Despite surging demand for talent, CBRE found the average tech worker in Vancouver was paid US$66,485 last year – the fourth-lowest in the 50-city rankings.

But Masalonga said employers are having a lot of discussions now about how to stay competitive: paid-time off, remote working options and bonuses to be paid out after a year’s service are all becoming commonplace.

Meanwhile, VanHack Technologies Inc. CEO Ilya Brotzky said his recruitment firm is the busiest it’s ever been, currently advertising 1,100 open positions on its platform. His own company’s headcount has expanded to 80 from 30.

While Masalonga said most of her clients prefer either recruiting workers locally or from overseas, Brotzky said he’s been hard-pressed to find companies insisting on locally based employees.

“Now it’s even more companies hiring people who are a little bit more junior, doing internal training programs like that, rather than just hiring seniors in different locations,” he said.

VanHack has also been waiving placement fees for Ukrainian tech workers being sought after by local firms.

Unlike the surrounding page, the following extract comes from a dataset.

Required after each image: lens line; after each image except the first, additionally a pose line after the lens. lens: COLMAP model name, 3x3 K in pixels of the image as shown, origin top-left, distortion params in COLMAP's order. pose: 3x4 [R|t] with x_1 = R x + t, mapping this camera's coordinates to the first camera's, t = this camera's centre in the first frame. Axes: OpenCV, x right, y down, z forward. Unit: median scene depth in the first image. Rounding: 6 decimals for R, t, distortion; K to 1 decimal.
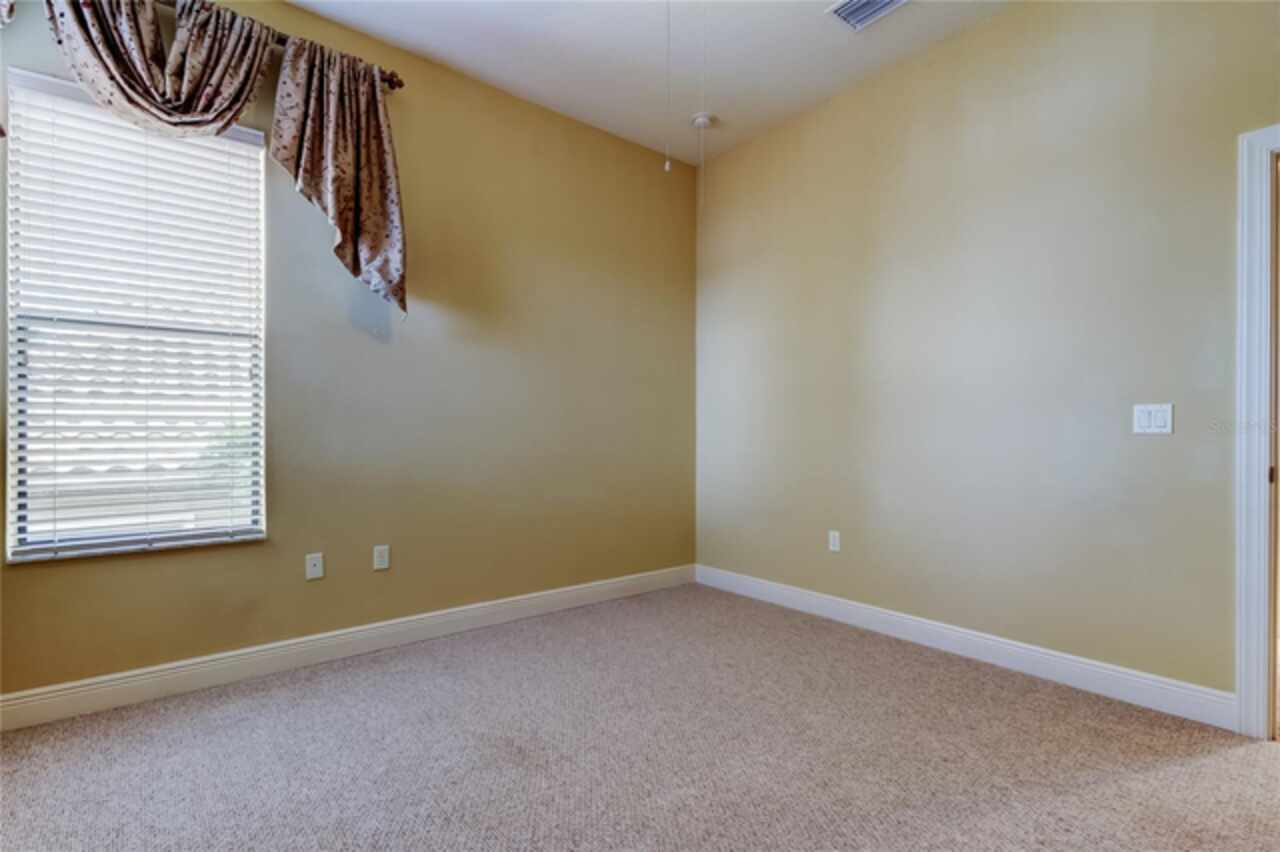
lens RADIAL K [[604.3, 0, 621.1], [0, 604.3, 423.8], [0, 0, 1]] dist [0.004398, 0.000462]
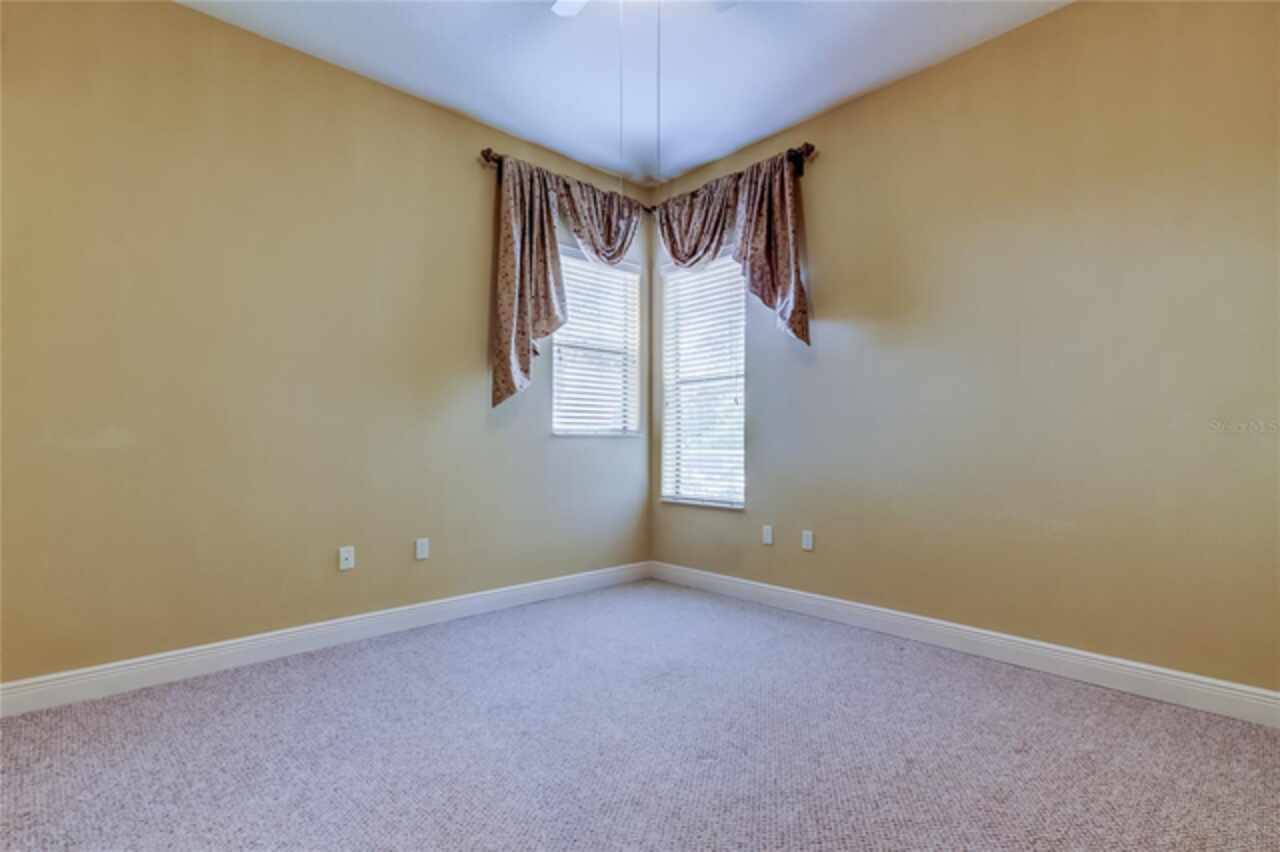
lens RADIAL K [[586.7, 0, 647.7], [0, 586.7, 438.0], [0, 0, 1]] dist [0.015394, -0.000070]
pose [[0.089442, -0.005539, -0.995977, 0.861572], [0.014785, 0.999882, -0.004233, 0.014042], [0.995882, -0.014347, 0.089513, 0.635736]]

“We’ve had over 100 companies sign up,” Brotzky said.

“The challenge has been that a lot of the candidates are really not in a good position right now in terms of [working remotely].”

While some potential workers have made their way out of Ukraine, others remain in the country under attack.

“A lot have replied saying, ‘I’m in a bomb shelter right now, or ‘I’m in a line to get food,’” Brotzky said. “So it’s pretty heartbreaking.”

Prior to the pandemic, Vancouver had cultivated a reputation in the global tech sector as a city where turnover was less of an issue than in Silicon Valley.

But Brotzky said the rapid growth of B.C.’s tech sector is changing the labour market.

“We do hear stories from our customers that have had three people or two people leave to go to ‘X’ large company,” he said. “It’s definitely an issue.”

Masalonga is hoping policymakers will be able to help address this talent crunch, noting immigration can solve some of the long-term shortage, but more space in post-secondary institutions will be needed in the long term

“It’s just frustrating at the end of the day,” she said.